#### [Directions]
Look through the records below, and copy out every line that holds the string "period".

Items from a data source
====
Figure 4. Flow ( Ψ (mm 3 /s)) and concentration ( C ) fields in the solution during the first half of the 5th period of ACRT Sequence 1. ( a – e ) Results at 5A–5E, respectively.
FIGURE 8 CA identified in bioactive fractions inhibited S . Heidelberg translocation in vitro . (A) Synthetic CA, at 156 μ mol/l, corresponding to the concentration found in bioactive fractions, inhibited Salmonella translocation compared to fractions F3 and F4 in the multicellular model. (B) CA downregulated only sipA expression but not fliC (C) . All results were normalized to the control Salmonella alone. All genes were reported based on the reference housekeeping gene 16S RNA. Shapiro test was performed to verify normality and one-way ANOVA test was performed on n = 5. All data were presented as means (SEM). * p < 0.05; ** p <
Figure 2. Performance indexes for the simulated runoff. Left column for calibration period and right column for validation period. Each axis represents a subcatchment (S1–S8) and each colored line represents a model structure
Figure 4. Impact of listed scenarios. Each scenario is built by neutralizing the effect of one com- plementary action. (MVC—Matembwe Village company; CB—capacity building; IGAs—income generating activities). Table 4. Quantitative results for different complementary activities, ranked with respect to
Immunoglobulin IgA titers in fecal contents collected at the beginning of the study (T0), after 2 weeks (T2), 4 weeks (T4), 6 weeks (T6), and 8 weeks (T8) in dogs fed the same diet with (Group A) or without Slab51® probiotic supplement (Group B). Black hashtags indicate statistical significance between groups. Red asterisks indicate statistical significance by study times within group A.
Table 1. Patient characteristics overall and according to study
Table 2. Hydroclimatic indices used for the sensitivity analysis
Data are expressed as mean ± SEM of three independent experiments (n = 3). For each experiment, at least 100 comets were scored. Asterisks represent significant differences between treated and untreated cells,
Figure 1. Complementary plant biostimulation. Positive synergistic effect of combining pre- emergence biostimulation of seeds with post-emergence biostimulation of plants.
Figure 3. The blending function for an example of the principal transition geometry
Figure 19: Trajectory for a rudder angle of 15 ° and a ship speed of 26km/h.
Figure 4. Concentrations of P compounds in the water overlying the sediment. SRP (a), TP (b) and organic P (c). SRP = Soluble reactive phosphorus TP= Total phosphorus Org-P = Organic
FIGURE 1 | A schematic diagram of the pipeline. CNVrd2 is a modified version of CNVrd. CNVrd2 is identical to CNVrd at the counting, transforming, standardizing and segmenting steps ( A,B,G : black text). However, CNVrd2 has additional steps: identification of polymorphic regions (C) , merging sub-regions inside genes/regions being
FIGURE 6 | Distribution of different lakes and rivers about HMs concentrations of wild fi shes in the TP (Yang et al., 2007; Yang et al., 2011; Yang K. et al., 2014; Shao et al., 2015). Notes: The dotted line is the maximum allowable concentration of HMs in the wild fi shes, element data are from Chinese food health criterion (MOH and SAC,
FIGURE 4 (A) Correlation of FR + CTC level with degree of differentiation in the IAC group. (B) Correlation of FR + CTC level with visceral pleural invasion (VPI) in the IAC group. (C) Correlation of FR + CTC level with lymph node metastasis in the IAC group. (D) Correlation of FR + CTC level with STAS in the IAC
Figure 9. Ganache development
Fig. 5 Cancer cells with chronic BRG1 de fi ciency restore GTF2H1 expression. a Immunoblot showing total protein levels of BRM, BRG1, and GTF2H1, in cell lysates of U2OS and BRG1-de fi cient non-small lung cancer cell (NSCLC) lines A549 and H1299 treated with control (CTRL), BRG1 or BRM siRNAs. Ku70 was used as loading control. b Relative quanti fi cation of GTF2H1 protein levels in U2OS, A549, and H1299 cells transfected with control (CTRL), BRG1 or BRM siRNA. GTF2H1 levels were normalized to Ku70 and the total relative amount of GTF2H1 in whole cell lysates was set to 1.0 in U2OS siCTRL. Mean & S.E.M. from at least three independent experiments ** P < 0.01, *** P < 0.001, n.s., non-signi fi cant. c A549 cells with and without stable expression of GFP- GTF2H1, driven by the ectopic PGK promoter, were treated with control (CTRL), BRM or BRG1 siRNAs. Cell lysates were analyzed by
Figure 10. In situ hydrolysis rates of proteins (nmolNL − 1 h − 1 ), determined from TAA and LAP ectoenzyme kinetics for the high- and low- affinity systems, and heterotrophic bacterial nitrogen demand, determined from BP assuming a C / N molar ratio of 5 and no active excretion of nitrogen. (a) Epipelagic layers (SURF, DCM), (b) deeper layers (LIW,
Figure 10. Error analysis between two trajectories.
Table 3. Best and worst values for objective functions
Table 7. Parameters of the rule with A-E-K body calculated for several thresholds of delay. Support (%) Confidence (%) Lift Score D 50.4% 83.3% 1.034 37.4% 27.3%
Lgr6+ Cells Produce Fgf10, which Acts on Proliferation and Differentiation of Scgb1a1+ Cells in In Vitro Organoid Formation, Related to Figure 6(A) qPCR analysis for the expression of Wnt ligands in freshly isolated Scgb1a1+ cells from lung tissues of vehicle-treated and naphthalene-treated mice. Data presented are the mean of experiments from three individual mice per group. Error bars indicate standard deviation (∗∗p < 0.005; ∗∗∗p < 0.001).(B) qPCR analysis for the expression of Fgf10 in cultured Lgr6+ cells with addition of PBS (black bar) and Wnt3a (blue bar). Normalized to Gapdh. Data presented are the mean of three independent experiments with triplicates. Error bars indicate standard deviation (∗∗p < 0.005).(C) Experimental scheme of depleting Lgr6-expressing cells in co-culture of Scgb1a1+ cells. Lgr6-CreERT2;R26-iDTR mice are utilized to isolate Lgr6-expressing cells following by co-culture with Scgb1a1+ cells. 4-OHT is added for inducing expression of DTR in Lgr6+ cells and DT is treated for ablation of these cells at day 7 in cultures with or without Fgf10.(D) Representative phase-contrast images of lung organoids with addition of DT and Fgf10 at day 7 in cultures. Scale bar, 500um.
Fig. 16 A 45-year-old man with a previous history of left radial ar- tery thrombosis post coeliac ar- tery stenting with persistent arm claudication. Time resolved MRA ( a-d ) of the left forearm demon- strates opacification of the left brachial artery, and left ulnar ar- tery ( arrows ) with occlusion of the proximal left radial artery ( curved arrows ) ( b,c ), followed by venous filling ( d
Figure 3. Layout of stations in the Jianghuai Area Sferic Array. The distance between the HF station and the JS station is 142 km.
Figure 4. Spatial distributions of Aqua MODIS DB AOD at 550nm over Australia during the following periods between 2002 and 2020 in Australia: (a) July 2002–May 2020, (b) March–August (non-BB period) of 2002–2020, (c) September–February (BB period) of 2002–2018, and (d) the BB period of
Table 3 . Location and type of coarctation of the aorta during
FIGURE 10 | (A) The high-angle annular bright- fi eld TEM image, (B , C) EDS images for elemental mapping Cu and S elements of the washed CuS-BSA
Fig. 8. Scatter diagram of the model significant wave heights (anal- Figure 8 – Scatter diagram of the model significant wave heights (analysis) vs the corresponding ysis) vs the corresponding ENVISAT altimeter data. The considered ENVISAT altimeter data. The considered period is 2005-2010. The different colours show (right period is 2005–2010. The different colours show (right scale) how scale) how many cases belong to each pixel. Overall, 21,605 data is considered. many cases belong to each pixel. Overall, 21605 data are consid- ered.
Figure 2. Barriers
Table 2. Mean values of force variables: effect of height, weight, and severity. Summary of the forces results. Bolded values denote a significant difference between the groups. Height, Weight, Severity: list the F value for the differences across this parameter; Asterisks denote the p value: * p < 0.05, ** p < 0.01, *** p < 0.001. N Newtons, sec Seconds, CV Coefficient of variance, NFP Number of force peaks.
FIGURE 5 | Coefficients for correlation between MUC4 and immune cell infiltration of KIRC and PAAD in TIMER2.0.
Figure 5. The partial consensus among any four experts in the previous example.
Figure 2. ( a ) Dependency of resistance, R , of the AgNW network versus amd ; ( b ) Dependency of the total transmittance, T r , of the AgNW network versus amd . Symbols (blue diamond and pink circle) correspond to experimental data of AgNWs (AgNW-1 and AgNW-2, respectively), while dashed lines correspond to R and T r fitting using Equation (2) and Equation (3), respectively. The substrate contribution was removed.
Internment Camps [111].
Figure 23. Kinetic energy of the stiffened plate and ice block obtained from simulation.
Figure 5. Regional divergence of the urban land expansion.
====
#### [Reply]
Figure 4. Flow ( Ψ (mm 3 /s)) and concentration ( C ) fields in the solution during the first half of the 5th period of ACRT Sequence 1. ( a – e ) Results at 5A–5E, respectively.
Figure 2. Performance indexes for the simulated runoff. Left column for calibration period and right column for validation period. Each axis represents a subcatchment (S1–S8) and each colored line represents a model structure
Figure 4. Spatial distributions of Aqua MODIS DB AOD at 550nm over Australia during the following periods between 2002 and 2020 in Australia: (a) July 2002–May 2020, (b) March–August (non-BB period) of 2002–2020, (c) September–February (BB period) of 2002–2018, and (d) the BB period of
Fig. 8. Scatter diagram of the model significant wave heights (anal- Figure 8 – Scatter diagram of the model significant wave heights (analysis) vs the corresponding ysis) vs the corresponding ENVISAT altimeter data. The considered ENVISAT altimeter data. The considered period is 2005-2010. The different colours show (right period is 2005–2010. The different colours show (right scale) how scale) how many cases belong to each pixel. Overall, 21,605 data is considered. many cases belong to each pixel. Overall, 21605 data are consid- ered.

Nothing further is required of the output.